Day 172: More Writing, But About What the Viewer Views – No Movie Tonight, Again

More Writing, But About What the Viewer Views – No Movie Tonight, Again

Part of this project brings me in touch with interesting journalistic and academic articles as well as authors of books about the different filmmakers. In the past, I’ve had critics who I respect and will always happily follow. I have also come across new ones, like Jonathan Rosenbaum, who’d I’d never heard of and people like Richard Roud, who served as editor of Cinema: A Critical Dictionary and Ann Lloyd, editor of The Movie, The Illustrated History of Cinema.

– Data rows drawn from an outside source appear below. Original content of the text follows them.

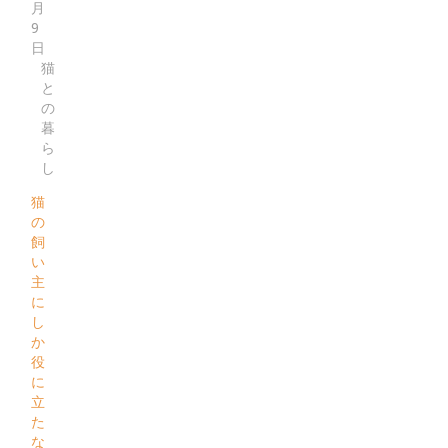
月
9
日
猫
と
の
暮
ら
し
猫
の
飼
い
主
に
し
か
役
に
立
た
な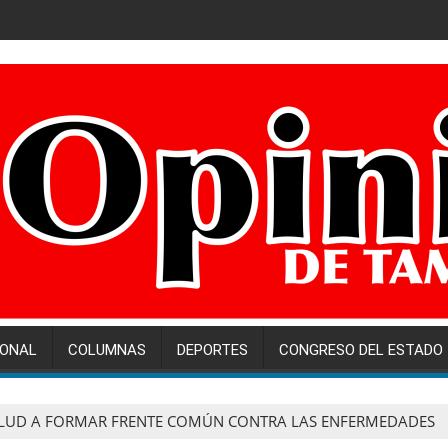
IONAL
COLUMNAS
DEPORTES
CONGRESO DEL ESTADO
LUD A FORMAR FRENTE COMÚN CONTRA LAS ENFERMEDADES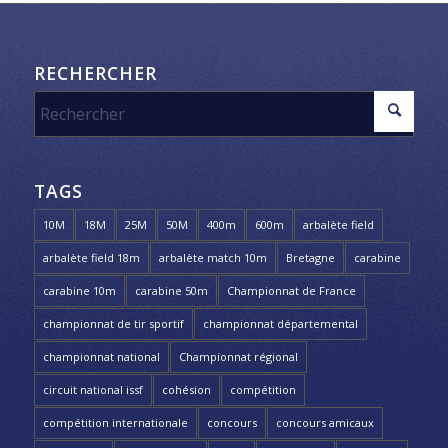
RECHERCHER
TAGS
10M
18M
25M
50M
400m
600m
arbalète field
arbalète field 18m
arbalète match 10m
Bretagne
carabine
carabine 10m
carabine 50m
Championnat de France
championnat de tir sportif
championnat départemental
championnat national
Championnat régional
circuit national issf
cohésion
compétition
compétition internationale
concours
concours amicaux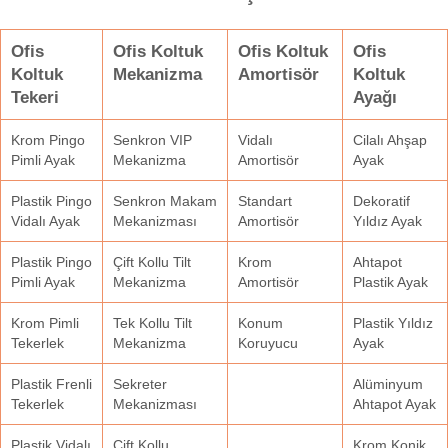
Ofis
Ofis Koltuk
Ofis Koltuk
Ofis
Koltuk
Mekanizma
Amortisör
Koltuk
Tekeri
Ayağı
Krom Pingo
Senkron VIP
Vidalı
Cilalı Ahşap
Pimli Ayak
Mekanizma
Amortisör
Ayak
Plastik Pingo
Senkron Makam
Standart
Dekoratif
Vidalı Ayak
Mekanizması
Amortisör
Yıldız Ayak
Plastik Pingo
Çift Kollu Tilt
Krom
Ahtapot
Pimli Ayak
Mekanizma
Amortisör
Plastik Ayak
Krom Pimli
Tek Kollu Tilt
Konum
Plastik Yıldız
Tekerlek
Mekanizma
Koruyucu
Ayak
Plastik Frenli
Sekreter
Alüminyum
Tekerlek
Mekanizması
Ahtapot Ayak
Plastik Vidalı
Çift Kollu
Krom Konik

I’ve followed – as much as someone can follow who is living in “the arse end of the world” (attributed by one former Australian Prime Minister to another former Prime Minister, about Australia’s place in the world: “independent. co. uk, Milliken, Robert, June 26, 1994″) – great critics, reviewers and academics like Rex Reed, Pauline Kael, Anthony Lane and Denby, Sarris, Turan, Ebert, Scheuer and Maltin; as well as second-raters like Leslie Halliwell, Manohla Dargis, A. O. Scott, Peter Travers and Rob Lowing.

In Australia, we’ve had only three good critics or reviewers in the last fifty years: David Stratton, Anna-Maria Dell’Oso and Paul Byrnes. One of the most respected was Sandra Hall, but while she was like an erudite Maltin, a thinking-man’s Ebert: consistently inconsistent and off-with-the-pixies half the time, which is now how I am beginning to see Pauline Kael’s contribution.

However, even the haphazard critics who love film are always capable of coming up with an assessment that is spot-on. They have all written well-thought-out reviews amongst their polluted dross. It’s the blind-spots and the consistency (which they lack) that rile the real film-lover: me.

Up until the last couple of weeks months of the last six months, I’ve asked the question: why do people who dislike movies, rejecting 90% of what they review – make a career out of reviewing movies? I probably even asked that question in early blogs entries. I didn’t understand it. I’m intelligent to a degree – the jury is out on that one, should I be judged guilty or innocent? – but that eluded me.

I don’t ask that question anymore. I know that I am alone (and it is not “boo-hoo, woe is me” – it’s an indictment of people’s lack of energy to embrace non-Anglo media) on this voyage. My close friends and my family known that I’m doing this, but no-one is interested in watching the films I’m watching – except one, sometimes. [That one, is not my wife.]

I’ve invited people to join me and watch one or more of these films. I’ve asked people to read my blog and participate in my experience.

Zero interest.

Everyone I know wants to watch Star Wars 8, Pirates 9, Transformers 10 or The Crown, Downton Abbey (EastEnders with costumes), The Walking Dead, The Good Wife – and something called House of Thrones or Game of Cards.

I’ll admit it: I’ve watched some episodes or seasons of those show. I’m human.

I decided I wanted more.

In my search to understand the people who directed the films I’ve watched so far, I’ve written my immediate thoughts and then explored, more widely.

Two of the best biographies I’ve read along the way – during my first twenty-five weeks – are Gene D. Phillips book on Coppola and John Baxter’s book on Kubrick. What is extraordinary about books which have this level of detail, is that in the archives, somewhere, are dated drafts of screenplays, which enable mapping of the development of an idea into what the penultimate screenplay looked like, and what the screenplay of the finished film was, as released by the distributor, when it premiered. A third great book I’ve consumed during the first half of this (probably) ill-advised venture is longer than either of these books about the majority of Kubrick’s and Coppola’s films. It’s about just one film: Future Noir. The Making of Blade Runner.